• [Work item]: In the theatre festival passage below, set down word for word the part running from "Among the more" up to and including "to theatre lovers.".

• [Text under study]:

Among the productions lined up during the festival is The Diary of a Word, an English play, written and directed by Ramu Ramanathan and performed by Ahlam Khan-Karachiwala and Zafar Karachiwala. Bhopal, another English play by Rahul Varma and directed by Joanna Sherman, is billed as a political drama and is produced jointly by A Bond Street Theatre and Epic Actors Workshop collaboration, groups with interests in South Asian politics and arts.

Pune-based Theatron presents the Marathi play Kettakatha, which examines the process of writing a play. Akavarious Productions, one of the most prolific groups in the city, presents Our Town based on Thornton Wilder’s play, which won the Pulitzer Prize for Literature in 1938. This is directed by Akash Khurana. All in the Timing, a collection of short plays by David Ives, has been adapted to an Indian context and directed by Faezeh Jalali for FAT Productions and The Weirdass Repertory production. The Marathi play, Shambhar Mee, written by Shyma Manohar, is produced and presented by Awishkar, one of the longest surviving experimental theatre outfits, and Arun Kakade. Mythology is given a contemporary twist in Yudishtar aur Draupadi, a Hindi play derived from Pavan Varma’s long poem dramatised in verse by Gulzar and designed and directed by Salim Arif.

Among the more unusual productions is A Bird’s Eye View with non-verbal, object theatre performances and a smattering of gibberish. The Big Fat City is written and directed by Mahesh Dattani while First Love, one of Samuel Beckett’s early novellas, is directed by Naseeruddin Shah, who also performs.  In the coming months, theatre activity at NCPA is set to initiate NCPA Zest, a once-a-month programme of campus or youth theatre, with a greater focus on producing plays.

Bottomline: An eclectic and exciting mix of styles and genres to appeal to theatre lovers.

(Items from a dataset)
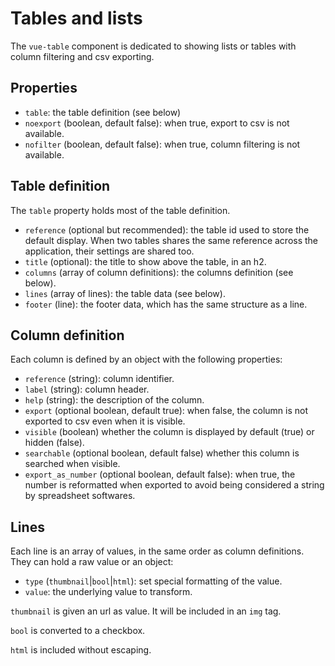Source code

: Tables and lists
================

The `vue-table` component is dedicated to showing lists or tables with column filtering and csv exporting.

Properties
----------

- `table`: the table definition (see below)
- `noexport` (boolean, default false): when true, export to csv is not available.
- `nofilter` (boolean, default false): when true, column filtering is not available.

Table definition
----------------

The `table` property holds most of the table definition.

- `reference` (optional but recommended): the table id used to store the default display. When two tables shares the same reference across the application, their settings are shared too.
- `title` (optional): the title to show above the table, in an h2.
- `columns` (array of column definitions): the columns definition (see below).
- `lines` (array of lines): the table data (see below).
- `footer` (line): the footer data, which has the same structure as a line.

Column definition
-----------------

Each column is defined by an object with the following properties:

- `reference` (string): column identifier.
- `label` (string): column header.
- `help` (string): the description of the column.
- `export` (optional boolean, default true): when false, the column is not exported to csv even when it is visible.
- `visible` (boolean) whether the column is displayed by default (true) or hidden (false).
- `searchable` (optional boolean, default false) whether this column is searched when visible.
- `export_as_number` (optional boolean, default false): when true, the number is reformatted when exported to avoid being considered a string by spreadsheet softwares.

Lines
-----

Each line is an array of values, in the same order as column definitions. They can hold a raw value or an object:

- `type` (`thumbnail`|`bool`|`html`): set special formatting of the value.
- `value`: the underlying value to transform.

`thumbnail` is given an url as value. It will be included in an `img` tag.

`bool` is converted to a checkbox.

`html` is included without escaping.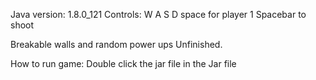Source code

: 
Java version: 1.8.0_121
Controls: W A S D space for player 1 Spacebar to shoot

Breakable walls and random power ups
Unfinished.

How to run game: Double click the jar file in the Jar file

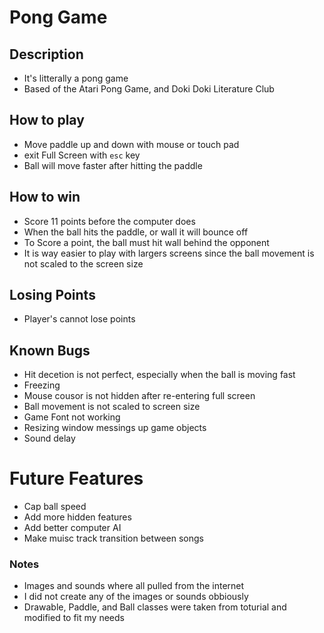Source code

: # Pong Game

## Description
- It's litterally a pong game
- Based of the Atari Pong Game, and Doki Doki Literature Club


## How to play
- Move paddle up and down with mouse or touch pad
- exit Full Screen with `esc` key
- Ball will move faster after hitting the paddle

## How to win
- Score 11 points before the computer does
- When the ball hits the paddle, or wall it will bounce off
- To Score a point, the ball must hit wall behind the opponent
- It is way easier to play with largers screens since the ball movement is not 
    scaled to the screen size


## Losing Points
- Player's cannot lose points


## Known Bugs
- Hit decetion is not perfect, especially when the ball is moving fast
- Freezing 
- Mouse cousor is not hidden after re-entering full screen
- Ball movement is not scaled to screen size
- Game Font not working
- Resizing window messings up game objects
- Sound delay

# Future Features
- Cap ball speed
- Add more hidden features
- Add better computer AI 
- Make muisc track transition between songs

### Notes
- Images and sounds where all pulled from the internet
- I did not create any of the images or sounds obbiously
- Drawable, Paddle, and Ball classes were taken from toturial and modified
to fit my needs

• [Task output]:
Among the more unusual productions is A Bird’s Eye View with non-verbal, object theatre performances and a smattering of gibberish. The Big Fat City is written and directed by Mahesh Dattani while First Love, one of Samuel Beckett’s early novellas, is directed by Naseeruddin Shah, who also performs.  In the coming months, theatre activity at NCPA is set to initiate NCPA Zest, a once-a-month programme of campus or youth theatre, with a greater focus on producing plays.

Bottomline: An eclectic and exciting mix of styles and genres to appeal to theatre lovers.